Medication used at the end of life is defined differently in the nine states that have enacted death with dignity laws.
These states allow terminally ill adults to request prescription medication to hasten their imminent death. A waiting period is built into the process and two physicians must confirm the patient's diagnosis, prognosis and mental competence before writing prescriptions for life-ending medication.
"It's actually very hard to kill someone, even with very powerful medicines. Our systems are well designed to keep us alive," said Dr. Bob Wood, a retired internist and medical adviser at End of Life Washington.
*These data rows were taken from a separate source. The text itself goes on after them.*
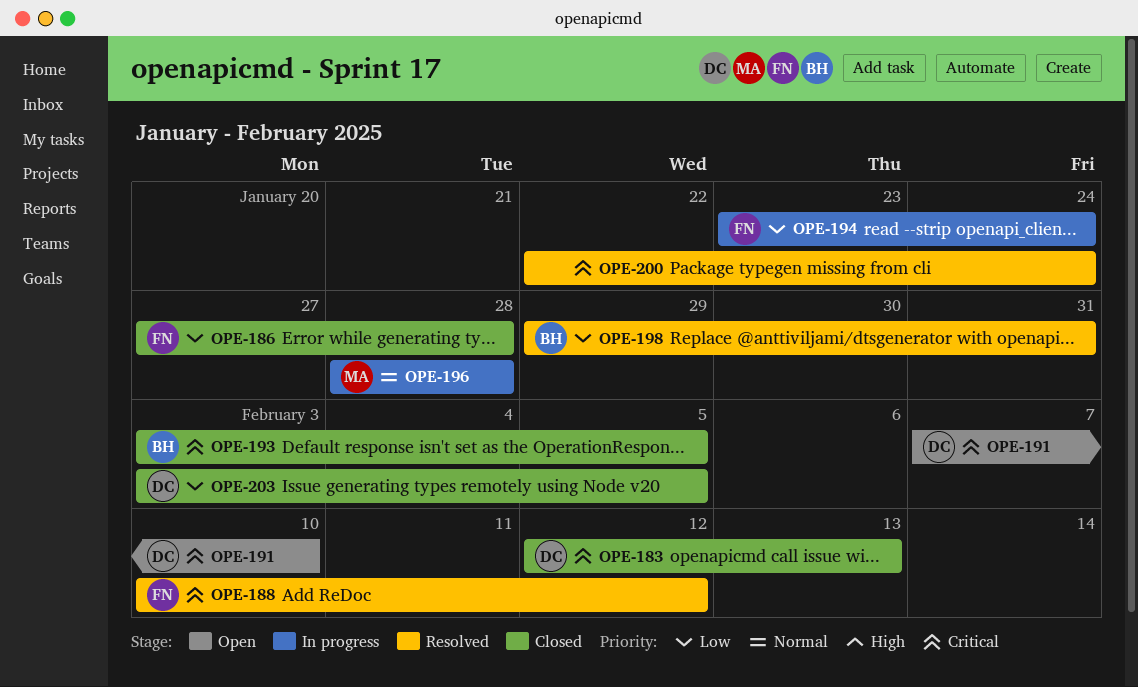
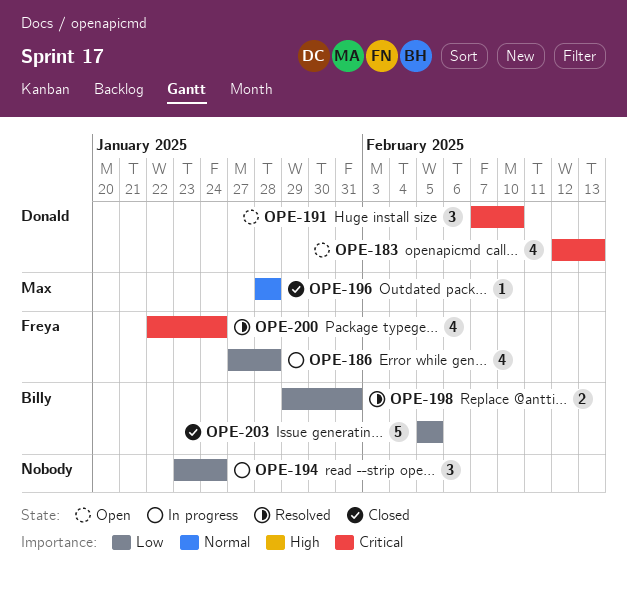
OPE-183, status: Closed -> Open
OPE-186, status: Closed -> In progress
OPE-188: present -> none
OPE-193: present -> none
OPE-194, owner: Freya -> none
OPE-196, status: In progress -> Closed
OPE-200, owner: none -> Freya
OPE-203, owner: Donald -> Billy
OPE-203, start: Feb 3 -> Feb 5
"We think it is important to ask the client what a 'good death' is. They really ought to define it," he said. "A 'bad death' is someone who is going out in agony, dying without support and nothing for their pain and anxiety. Unfortunately, people don't think much about dying until the end is very near. If the situation gets out of hand, they are unprepared. The more planning people do, the better off things are," Wood added.
Quality Time
The call went out to a large number of Rosaire Roberts Hall's loved ones as her body slowed down, and three generations of loved ones arrived to say their final farewells.
Because of restrictions brought on by the pandemic, two loved ones could sit by her side for limited hours. A steady stream of children, grandchildren, great-grandchildren and their spouses gathered outside her window to wave, blow kisses and say goodbye through the screen.
"We could see how relaxed she was. They helped her get her sleep, so she was rested," said Kern. "It would have been horrible to see her suffering. What we had with her right until the end was quality time. It was a real blessing."